● Exercise: Look through the data and write out every line with the word "interests" in it.

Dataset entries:
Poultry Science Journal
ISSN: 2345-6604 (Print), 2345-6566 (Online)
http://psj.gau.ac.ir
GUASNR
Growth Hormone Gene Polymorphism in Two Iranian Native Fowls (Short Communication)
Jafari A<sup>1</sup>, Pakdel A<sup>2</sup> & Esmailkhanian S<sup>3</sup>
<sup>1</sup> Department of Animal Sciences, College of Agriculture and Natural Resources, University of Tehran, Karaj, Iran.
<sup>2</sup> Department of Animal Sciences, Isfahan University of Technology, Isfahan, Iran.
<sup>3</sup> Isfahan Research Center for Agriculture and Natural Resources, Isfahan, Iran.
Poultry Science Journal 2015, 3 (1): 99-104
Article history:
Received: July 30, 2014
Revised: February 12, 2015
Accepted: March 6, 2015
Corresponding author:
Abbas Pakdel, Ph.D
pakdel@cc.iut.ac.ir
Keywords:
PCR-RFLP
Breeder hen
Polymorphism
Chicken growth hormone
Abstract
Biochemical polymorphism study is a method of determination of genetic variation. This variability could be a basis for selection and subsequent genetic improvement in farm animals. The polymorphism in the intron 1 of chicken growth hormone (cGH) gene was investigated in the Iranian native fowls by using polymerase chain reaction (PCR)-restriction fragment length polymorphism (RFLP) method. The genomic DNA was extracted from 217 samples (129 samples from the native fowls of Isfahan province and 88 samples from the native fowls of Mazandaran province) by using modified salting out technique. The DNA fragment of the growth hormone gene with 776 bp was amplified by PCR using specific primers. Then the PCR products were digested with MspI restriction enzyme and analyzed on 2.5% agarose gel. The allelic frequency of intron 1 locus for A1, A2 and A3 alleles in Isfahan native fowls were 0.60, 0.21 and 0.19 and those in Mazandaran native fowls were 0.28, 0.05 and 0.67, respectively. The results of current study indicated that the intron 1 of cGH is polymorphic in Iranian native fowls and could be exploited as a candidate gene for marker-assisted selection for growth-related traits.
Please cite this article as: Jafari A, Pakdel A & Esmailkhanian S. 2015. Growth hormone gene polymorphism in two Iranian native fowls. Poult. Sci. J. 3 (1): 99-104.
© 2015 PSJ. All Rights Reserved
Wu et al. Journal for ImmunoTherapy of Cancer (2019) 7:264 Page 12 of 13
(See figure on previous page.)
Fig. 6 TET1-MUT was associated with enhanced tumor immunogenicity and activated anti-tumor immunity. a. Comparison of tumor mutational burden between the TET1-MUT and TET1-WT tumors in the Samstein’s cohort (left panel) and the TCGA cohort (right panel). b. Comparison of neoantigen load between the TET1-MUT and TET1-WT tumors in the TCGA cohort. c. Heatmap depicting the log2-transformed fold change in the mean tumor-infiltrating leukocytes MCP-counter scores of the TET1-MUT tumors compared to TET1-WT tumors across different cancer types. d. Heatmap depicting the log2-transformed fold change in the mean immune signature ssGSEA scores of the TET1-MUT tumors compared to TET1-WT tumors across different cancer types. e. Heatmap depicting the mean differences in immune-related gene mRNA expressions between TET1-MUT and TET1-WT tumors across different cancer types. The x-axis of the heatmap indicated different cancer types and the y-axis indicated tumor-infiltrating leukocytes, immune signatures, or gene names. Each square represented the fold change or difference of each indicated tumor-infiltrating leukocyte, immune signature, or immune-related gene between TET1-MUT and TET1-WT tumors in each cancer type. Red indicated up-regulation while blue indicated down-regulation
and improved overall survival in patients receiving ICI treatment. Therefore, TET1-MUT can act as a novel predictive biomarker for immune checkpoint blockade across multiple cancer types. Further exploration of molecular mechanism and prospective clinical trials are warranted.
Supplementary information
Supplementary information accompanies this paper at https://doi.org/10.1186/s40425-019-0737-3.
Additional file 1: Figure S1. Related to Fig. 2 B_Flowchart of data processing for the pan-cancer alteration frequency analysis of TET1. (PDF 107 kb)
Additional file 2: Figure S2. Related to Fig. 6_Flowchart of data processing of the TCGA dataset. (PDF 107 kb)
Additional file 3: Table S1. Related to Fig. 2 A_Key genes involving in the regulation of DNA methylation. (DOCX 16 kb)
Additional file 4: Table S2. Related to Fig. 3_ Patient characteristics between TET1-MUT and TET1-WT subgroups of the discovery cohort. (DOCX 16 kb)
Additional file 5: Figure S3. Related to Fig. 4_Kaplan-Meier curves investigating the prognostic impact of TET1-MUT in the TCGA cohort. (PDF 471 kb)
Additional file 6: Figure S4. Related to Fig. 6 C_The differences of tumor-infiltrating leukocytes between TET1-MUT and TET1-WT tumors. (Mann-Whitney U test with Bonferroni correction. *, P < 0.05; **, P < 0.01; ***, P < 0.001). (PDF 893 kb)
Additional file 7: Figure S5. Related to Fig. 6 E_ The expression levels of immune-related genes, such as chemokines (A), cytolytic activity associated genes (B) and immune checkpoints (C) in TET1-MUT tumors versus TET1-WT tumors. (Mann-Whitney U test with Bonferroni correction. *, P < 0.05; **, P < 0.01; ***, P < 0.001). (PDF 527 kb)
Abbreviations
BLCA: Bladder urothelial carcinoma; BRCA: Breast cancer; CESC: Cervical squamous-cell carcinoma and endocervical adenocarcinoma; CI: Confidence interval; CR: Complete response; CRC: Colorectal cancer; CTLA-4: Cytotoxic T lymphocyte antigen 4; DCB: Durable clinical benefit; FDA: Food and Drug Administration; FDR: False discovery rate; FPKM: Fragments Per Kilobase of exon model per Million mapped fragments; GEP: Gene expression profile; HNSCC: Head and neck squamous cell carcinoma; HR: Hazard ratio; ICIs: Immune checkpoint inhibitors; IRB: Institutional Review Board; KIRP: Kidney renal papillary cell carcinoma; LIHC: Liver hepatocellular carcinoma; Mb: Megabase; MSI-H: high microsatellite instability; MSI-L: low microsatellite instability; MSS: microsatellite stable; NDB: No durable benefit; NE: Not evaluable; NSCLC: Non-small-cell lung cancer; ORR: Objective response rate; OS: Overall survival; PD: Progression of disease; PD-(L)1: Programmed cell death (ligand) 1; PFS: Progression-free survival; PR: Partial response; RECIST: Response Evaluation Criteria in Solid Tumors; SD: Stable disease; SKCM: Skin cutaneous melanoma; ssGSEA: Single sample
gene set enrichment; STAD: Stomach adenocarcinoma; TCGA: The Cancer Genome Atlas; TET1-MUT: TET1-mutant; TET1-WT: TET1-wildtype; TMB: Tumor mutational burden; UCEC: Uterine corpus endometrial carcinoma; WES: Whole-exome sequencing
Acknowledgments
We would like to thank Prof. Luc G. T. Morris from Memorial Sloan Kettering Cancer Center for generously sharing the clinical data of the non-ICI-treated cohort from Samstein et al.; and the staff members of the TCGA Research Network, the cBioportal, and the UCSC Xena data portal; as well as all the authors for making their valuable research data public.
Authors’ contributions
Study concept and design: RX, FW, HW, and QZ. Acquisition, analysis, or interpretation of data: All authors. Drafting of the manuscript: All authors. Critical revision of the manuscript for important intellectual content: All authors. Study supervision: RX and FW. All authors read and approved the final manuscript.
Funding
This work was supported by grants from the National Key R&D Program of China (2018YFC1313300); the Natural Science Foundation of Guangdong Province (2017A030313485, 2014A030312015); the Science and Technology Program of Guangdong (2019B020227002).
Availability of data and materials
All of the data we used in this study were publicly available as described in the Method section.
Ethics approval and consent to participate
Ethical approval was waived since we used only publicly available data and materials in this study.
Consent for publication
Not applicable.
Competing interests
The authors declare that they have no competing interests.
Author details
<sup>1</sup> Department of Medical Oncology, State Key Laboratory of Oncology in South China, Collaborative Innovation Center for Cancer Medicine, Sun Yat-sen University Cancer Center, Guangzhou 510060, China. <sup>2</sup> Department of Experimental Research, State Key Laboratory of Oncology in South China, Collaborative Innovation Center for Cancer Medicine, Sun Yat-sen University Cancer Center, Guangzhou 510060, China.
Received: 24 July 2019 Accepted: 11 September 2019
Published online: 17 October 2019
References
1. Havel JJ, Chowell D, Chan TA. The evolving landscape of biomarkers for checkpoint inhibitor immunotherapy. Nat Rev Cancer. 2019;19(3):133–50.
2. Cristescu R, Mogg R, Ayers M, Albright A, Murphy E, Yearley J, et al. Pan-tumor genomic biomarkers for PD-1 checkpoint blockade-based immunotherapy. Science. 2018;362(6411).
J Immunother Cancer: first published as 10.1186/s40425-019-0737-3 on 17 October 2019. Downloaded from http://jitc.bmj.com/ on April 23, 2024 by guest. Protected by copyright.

● Problem solution:
Competing interests
The authors declare that they have no competing interests.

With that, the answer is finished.